Accordingly, the method 300 can be used by robotic systems in numerous situations. FIG. 3C illustrates an exemplary embodiment 350 in which the method 300 is used by a robotic system to generate human-like speech.

Referring now to FIG. 3C, at step 352 a robot or robotic system (not shown) is deployed into a particular surrounding to perform spoken communication with a person located in the particular surrounding. Specifically, the robot may be deployed to a particular location to perform a rescue operation during which spoken communication can occur with the person to be rescued. At step 354, the robot may capture data from IoT devices available in the particular surrounding. In cases in which IoT devices are not available, the robot may be instructed to deploy a plurality of mobile sensors to capture data from the particular surrounding for speech generation.

At step 356, in response to receiving data from the available IoT devices and/or the plurality of mobile sensors, the robot identifies a context of the particular surrounding, and types of activity to be performed. Based on the identified context of the particular surrounding, and the types of activity to be performed, the robot at step 358 selects skills and persona to perform similar spoken content and to perform activities in the particular surrounding. Finally, at step 360, the robot generates speech using a corpus for a selected persona in the context of the particular surrounding from the historical knowledge base 220 of FIG. 2.

Other implementation of the proposed method 300 may include assessing the impact of certain activities based on a person's changes in speech and emotions. For example, the proposed embodiments can be implemented in an amusement park to create a knowledge base of visitors reactions to a specific attraction or theme that can subsequently be used to improve customer satisfaction and business strategies.

Therefore, embodiments of the present disclosure provide a method, system and computer program product to, among other things, enhance computer-generated speech by leveraging current IoT technology and machine learning techniques in a way such that spoken language is more attuned to the environment in which communication is happening. Specifically, the proposed embodiments can be utilized by robot systems to reproduce more realistic communication that is appropriate to the actual contextual situation. The proposed cognitive method leverages surrounding environmental parameters through the usage of IoT technologies to enable the robotic systems with human-like voice tone, spoken texture, and emotion during a conversation. By implementing the proposed embodiments, the robotic systems may also be capable of analyzing the contextual situation and IoT feeds from the surroundings to identify the type of skills and persona required to perform an activity in the particular contextual situation.

Referring now to FIG. 4, a block diagram of components of client computer 102 and server computer 114 of networked computer environment 100 of FIG. 1 is shown, according to an embodiment of the present disclosure. It should be appreciated that FIG. 4 provides only an illustration of one implementation and does not imply any limitations regarding the environments in which different embodiments may be implemented. Many modifications to the depicted environment may be made.

★ ★ ★

WRITTEN PROBLEM 1: From the entries below, pull out every line that contains the string "qCreatedBy", matching case exactly.

[Dataset excerpts]

★ ★ ★

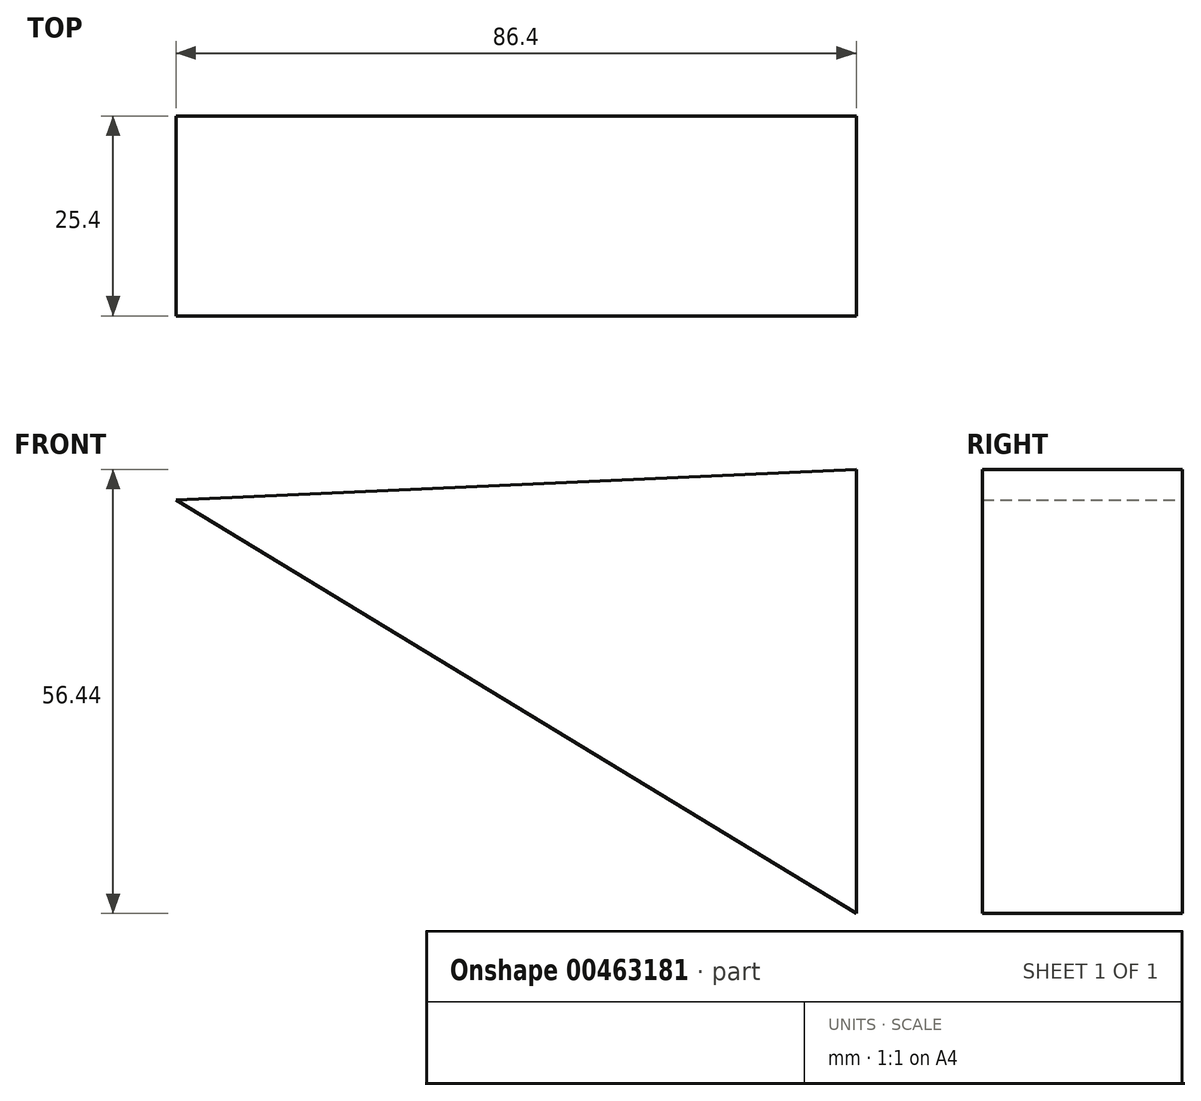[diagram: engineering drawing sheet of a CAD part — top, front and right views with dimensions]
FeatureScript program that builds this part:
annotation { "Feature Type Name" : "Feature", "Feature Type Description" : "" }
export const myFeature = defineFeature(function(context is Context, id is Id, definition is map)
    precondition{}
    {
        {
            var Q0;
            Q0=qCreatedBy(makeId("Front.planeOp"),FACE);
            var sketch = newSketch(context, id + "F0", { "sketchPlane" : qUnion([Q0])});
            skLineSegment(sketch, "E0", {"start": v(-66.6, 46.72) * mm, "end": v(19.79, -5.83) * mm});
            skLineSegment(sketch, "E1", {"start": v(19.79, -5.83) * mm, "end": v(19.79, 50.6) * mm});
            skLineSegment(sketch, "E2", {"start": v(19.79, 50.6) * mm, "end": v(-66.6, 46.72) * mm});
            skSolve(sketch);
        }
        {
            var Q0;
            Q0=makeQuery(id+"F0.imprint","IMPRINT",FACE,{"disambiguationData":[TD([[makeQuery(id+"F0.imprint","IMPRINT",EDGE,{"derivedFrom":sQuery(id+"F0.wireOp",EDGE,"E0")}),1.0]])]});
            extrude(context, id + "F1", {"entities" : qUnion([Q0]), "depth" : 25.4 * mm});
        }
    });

★ ★ ★

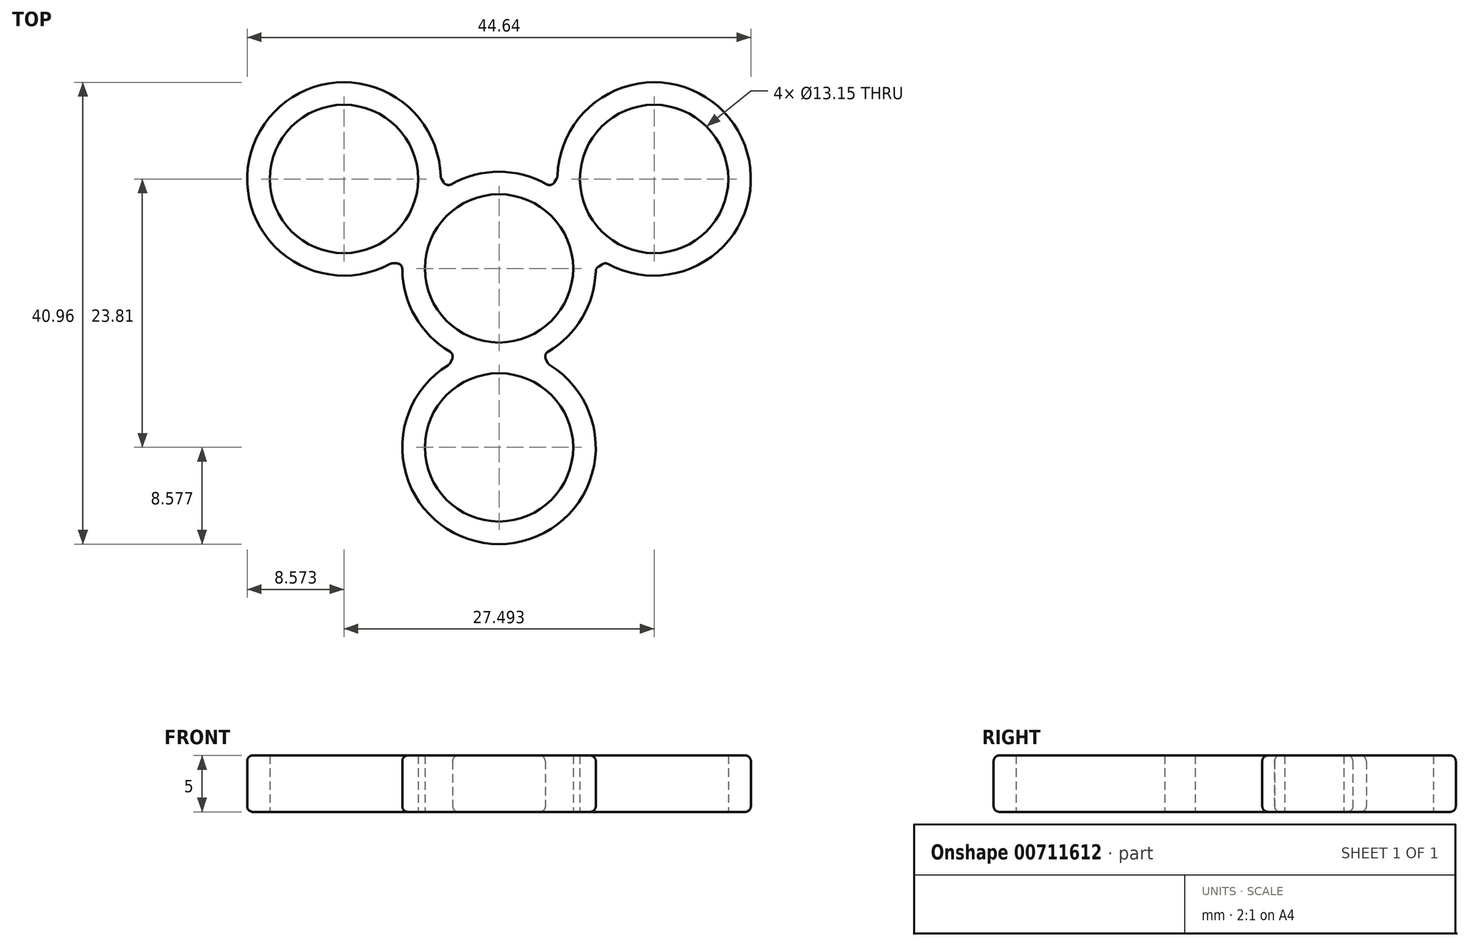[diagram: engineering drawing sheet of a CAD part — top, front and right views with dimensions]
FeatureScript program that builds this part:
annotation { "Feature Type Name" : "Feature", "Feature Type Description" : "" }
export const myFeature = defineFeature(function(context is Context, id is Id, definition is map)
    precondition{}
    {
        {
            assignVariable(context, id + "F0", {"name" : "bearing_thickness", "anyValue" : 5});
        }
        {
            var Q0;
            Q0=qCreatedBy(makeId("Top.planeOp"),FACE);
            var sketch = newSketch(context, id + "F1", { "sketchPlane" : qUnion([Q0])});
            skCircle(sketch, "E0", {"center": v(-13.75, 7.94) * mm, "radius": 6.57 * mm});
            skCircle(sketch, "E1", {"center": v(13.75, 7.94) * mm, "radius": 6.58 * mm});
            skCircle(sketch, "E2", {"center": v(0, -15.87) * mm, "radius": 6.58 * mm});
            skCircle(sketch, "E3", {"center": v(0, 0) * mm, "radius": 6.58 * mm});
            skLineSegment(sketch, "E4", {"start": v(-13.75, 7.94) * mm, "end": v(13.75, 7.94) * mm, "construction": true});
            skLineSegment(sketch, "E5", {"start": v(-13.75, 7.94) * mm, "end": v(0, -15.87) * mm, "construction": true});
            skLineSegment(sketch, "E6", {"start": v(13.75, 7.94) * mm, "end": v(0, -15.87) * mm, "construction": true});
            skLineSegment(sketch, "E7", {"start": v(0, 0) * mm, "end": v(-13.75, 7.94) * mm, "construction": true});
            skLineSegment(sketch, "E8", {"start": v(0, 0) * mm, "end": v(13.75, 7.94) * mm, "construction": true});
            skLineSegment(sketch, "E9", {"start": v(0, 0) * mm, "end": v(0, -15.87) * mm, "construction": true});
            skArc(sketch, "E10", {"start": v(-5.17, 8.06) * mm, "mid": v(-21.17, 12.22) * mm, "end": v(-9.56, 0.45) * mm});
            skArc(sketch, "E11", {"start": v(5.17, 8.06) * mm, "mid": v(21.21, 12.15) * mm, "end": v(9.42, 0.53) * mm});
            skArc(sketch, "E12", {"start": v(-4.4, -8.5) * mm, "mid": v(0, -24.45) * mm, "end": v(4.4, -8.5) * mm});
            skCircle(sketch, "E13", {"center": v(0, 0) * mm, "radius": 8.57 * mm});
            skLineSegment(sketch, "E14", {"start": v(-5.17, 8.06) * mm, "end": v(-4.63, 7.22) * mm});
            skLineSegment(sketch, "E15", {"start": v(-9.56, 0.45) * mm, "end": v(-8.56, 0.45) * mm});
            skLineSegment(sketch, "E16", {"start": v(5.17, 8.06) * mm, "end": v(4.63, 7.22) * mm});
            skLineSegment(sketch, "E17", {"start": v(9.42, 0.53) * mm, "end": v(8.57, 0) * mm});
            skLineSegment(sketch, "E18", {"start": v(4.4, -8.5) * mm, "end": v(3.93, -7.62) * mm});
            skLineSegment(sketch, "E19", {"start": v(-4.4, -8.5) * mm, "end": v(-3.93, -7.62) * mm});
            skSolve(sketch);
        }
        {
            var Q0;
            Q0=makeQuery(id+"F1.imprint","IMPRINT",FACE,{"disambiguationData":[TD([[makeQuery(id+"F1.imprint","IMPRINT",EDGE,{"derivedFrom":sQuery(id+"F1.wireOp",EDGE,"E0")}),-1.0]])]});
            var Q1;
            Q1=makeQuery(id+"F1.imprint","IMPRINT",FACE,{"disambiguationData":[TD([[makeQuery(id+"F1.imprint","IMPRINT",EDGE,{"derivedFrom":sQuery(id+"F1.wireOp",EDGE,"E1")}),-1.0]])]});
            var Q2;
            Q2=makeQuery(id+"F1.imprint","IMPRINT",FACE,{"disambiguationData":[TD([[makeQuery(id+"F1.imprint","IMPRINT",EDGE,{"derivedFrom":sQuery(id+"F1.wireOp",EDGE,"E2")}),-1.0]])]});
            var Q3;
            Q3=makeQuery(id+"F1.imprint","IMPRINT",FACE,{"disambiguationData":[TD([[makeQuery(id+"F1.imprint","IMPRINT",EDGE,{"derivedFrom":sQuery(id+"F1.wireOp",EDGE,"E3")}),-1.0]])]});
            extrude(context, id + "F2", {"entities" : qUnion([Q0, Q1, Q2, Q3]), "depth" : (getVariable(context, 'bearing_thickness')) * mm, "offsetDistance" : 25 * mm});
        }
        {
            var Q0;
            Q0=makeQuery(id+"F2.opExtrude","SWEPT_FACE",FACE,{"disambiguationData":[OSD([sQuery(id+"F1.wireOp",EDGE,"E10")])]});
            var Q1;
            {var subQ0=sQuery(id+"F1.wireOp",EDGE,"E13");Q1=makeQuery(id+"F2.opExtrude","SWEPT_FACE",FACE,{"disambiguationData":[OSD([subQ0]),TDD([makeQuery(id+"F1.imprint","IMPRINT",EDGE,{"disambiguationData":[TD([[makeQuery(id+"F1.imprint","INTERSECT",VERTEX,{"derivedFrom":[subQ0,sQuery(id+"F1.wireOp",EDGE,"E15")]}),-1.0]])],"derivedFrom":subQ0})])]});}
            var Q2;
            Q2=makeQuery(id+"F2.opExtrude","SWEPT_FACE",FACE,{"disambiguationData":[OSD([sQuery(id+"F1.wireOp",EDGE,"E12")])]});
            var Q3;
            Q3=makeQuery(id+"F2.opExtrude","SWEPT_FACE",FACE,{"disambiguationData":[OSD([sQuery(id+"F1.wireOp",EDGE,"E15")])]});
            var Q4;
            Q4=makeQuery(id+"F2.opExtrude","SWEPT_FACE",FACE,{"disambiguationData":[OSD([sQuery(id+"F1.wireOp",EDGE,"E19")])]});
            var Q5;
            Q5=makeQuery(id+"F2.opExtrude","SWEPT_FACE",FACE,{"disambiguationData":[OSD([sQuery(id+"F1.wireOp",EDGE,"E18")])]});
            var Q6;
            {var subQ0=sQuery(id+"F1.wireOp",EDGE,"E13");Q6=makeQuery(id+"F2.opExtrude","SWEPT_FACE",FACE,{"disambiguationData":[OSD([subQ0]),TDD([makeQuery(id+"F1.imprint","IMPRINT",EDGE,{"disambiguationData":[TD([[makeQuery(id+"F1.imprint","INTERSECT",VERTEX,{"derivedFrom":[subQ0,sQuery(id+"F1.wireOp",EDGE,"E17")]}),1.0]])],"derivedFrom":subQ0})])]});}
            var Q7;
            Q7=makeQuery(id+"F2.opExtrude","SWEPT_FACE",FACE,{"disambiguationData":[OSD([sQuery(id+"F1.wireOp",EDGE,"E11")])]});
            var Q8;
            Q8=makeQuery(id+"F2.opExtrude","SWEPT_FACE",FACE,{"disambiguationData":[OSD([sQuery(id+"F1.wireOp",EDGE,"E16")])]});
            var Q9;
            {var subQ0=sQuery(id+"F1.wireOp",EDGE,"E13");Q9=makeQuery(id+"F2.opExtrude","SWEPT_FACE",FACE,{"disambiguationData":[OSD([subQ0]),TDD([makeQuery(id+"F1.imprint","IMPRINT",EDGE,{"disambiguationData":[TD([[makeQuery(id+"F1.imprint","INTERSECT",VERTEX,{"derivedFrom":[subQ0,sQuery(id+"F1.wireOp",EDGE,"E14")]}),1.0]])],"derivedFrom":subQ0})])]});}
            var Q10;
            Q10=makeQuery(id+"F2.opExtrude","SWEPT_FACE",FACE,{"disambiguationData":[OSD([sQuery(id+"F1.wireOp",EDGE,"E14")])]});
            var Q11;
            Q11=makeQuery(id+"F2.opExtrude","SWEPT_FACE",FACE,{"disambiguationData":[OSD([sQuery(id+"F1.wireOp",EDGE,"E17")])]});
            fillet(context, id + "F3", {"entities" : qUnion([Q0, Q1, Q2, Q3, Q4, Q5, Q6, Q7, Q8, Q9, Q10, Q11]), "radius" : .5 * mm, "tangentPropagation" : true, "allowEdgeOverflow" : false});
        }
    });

★ ★ ★

WRITTEN PROBLEM 2: Carry on the passage about robots generating human-like speech from IoT data, starting right after its last sentence above.

TASK RESULT 1:
            Q0=qCreatedBy(makeId("Front.planeOp"),FACE);
            Q0=qCreatedBy(makeId("Top.planeOp"),FACE);

TASK RESULT 2:
Client computer 102 and server computer 114 may include one or more processors 402, one or more computer-readable RAMs 404, one or more computer-readable ROMs 406, one or more computer readable storage media 408, device drivers 412, read/write drive or interface 414, network adapter or interface 416, all interconnected over a communications fabric 418. Communications fabric 418 may be implemented with any architecture designed for passing data and/or control information between processors (such as microprocessors, communications and network processors, etc.), system memory, peripheral devices, and any other hardware components within a system.

One or more operating systems 410, and one or more application programs 411 are stored on one or more of the computer readable storage media 408 for execution by one or more of the processors 402 via one or more of the respective RAMs 404 (which typically include cache memory). In the illustrated embodiment, each of the computer readable storage media 408 may be a magnetic disk storage device of an internal hard drive, CD-ROM, DVD, memory stick, magnetic tape, magnetic disk, optical disk, a semiconductor storage device such as RAM, ROM, EPROM, flash memory or any other computer-readable tangible storage device that can store a computer program and digital information.

Client computer 102 and server computer 114 may also include a R/W drive or interface 414 to read from and write to one or more portable computer readable storage media 426. Application programs 411 on client computer 102 and server computer 114 may be stored on one or more of the portable computer readable storage media 426, read via the respective R/W drive or interface 414 and loaded into the respective computer readable storage media 408.

Client computer 102 and server computer 114 may also include a network adapter or interface 416, such as a TCP/IP adapter card or wireless communication adapter (such as a 4G wireless communication adapter using OFDMA technology) for connection to a network 428. Application programs 411 on client computer 102 and server computer 114 may be downloaded to the computing device from an external computer or external storage device via a network (for example, the Internet, a local area network or other wide area network or wireless network) and network adapter or interface 416. From the network adapter or interface 416, the programs may be loaded onto computer readable storage media 408. The network may comprise copper wires, optical fibers, wireless transmission, routers, firewalls, switches, gateway computers and/or edge servers.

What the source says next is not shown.